Exposure notification apps are a digital public health strategy pioneered during the pandemic, and they have withstood a lot of criticism from those who said they didn’t get it enough use. Dozens of countries Build an application to remind users of Covid exposure, share code, and use a framework jointly developed Google and AppleBut in the criticism of privacy concerns and technical glitches, critics accused these apps of being launched too late in the pandemic—the number of cases at the time was too high for technology to reverse the situation.

So at this moment in the UK—when the technical glitch has been resolved, the adoption rate is high, and the new wave soars—isn’t it the right time for its apps to make a real difference?

“Science is not that big challenge… the challenge comes from behavior. The hardest part of the system is the part where you need to convince people to do something.”

Jenny Wanger, Linux Foundation Public Health

Jenny Wanger, head of the Covid-related technology program at Linux Foundation Public Health, said that if people do not voluntarily follow the instructions to quarantine, they will not.

She said that 18 months after the pandemic, “technology is usually not a challenge”. “Science is not that big challenge… We know how covid communication works at this point.

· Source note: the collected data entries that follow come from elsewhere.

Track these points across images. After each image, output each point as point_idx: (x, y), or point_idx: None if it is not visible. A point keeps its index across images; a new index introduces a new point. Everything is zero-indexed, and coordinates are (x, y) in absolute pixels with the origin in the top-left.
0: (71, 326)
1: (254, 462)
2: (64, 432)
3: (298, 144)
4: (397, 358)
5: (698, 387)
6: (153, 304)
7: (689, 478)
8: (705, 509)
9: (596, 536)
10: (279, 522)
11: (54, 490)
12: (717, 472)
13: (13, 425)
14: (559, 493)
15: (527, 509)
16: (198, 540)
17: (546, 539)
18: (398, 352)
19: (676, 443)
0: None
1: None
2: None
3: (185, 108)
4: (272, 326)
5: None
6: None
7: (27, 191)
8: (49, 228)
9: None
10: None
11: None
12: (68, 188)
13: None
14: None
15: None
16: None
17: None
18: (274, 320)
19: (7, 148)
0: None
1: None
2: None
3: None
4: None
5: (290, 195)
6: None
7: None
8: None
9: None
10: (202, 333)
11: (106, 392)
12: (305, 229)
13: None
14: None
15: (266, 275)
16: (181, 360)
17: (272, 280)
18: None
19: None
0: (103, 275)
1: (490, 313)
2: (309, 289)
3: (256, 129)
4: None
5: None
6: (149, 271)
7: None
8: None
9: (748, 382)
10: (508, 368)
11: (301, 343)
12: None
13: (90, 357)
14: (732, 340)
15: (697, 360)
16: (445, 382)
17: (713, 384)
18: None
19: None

The challenge comes from behavior. The hardest part of the system is the part where you need to convince people to do something-of course, based on Best Practices.”

Fraser of Oxford University said that he considered this issue from a motivational perspective. He said that for ordinary people, the motivations for complying with contact tracing rules (whether numerically or otherwise) do not always add up.

If the result of using the application is “you are eventually quarantined, but your neighbors who did not install the application are not quarantined,” he said, “this doesn’t feel fair, right?”